Damjan Kalajdzievski
2023-11-28
Abstract:As large language models (LLMs) have become increasingly compute and memory intensive, parameter-efficient fine-tuning (PEFT) methods are now a common strategy to fine-tune LLMs. A popular PEFT method is Low-Rank Adapters (LoRA), which adds trainable low-rank "adapters" to selected layers. Each adapter consists of a low-rank matrix product, multiplicatively scaled by a rank-dependent factor. This scaling factor, which divides adapters by a factor of the rank, results in slowed learning and stunted performance for LoRA with higher-rank adapters. Consequently, the use of LoRA in practice has generally been limited to very low ranks. In this work, we study the impact of the scaling factor on the learning process and prove that LoRA adapters should be divided by a factor of the square root of the rank. Modifying LoRA with the appropriate scaling factor, which we call the rank-stabilized LoRA (rsLoRA) method, easily provides for a fine-tuning compute/performance trade-off, where larger ranks can be used to trade off increased computational resources during training for better fine-tuning performance, with no change in inference computing cost.
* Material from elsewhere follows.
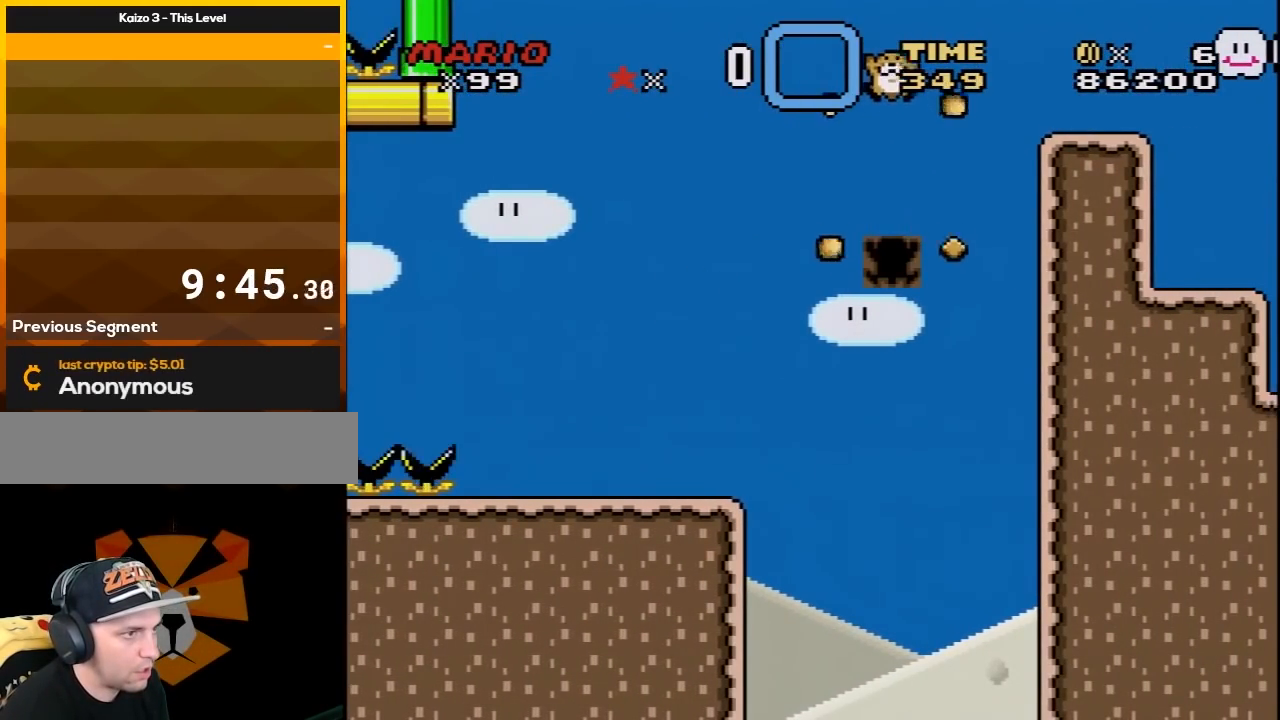
{"buttons": ["Y", "DPAD_RIGHT"], "events": [[83, "DPAD_RIGHT", "down"], [267, "B", "down"], [450, "B", "up"]]}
Computation and Language,Machine Learning
What problem does this paper attempt to address?
The paper primarily addresses an issue encountered when using LoRA (Low-Rank Adapters) for fine-tuning large language models (LLMs), specifically that as the rank of the LoRA adapter increases, the learning process becomes unstable, leading to limited performance improvements. Specifically, the paper points out that in the LoRA method, low-rank adapters are multiplied by a scaling factor that depends on the rank. In traditional LoRA implementations, this factor is the inverse of the rank (\( \gamma_r = \alpha / r \)), which causes the gradient to gradually diminish as the adapter rank increases (a phenomenon known as "gradient collapse"), thereby preventing higher-rank adapters from fully utilizing their additional parameters to enhance performance. Consequently, in practice, LoRA is typically restricted to very low ranks. To address this issue, the paper proposes a new method—rank-stabilized LoRA (rsLoRA), where the scaling factor of the adapter is modified to be the inverse of the square root of the rank (\( \gamma_r = \alpha / \sqrt{r} \)). Through theoretical analysis and experimental validation, the authors demonstrate that this new scaling factor can stabilize the learning process, maintaining good performance even for higher ranks. This means that users can choose higher ranks based on available computational resources, thereby achieving a better trade-off between training cost and performance without altering the inference cost. In summary, the goal of the paper is to improve the LoRA method so that stable fine-tuning performance can be achieved even with higher ranks, thereby enhancing the adaptability and efficiency of the model.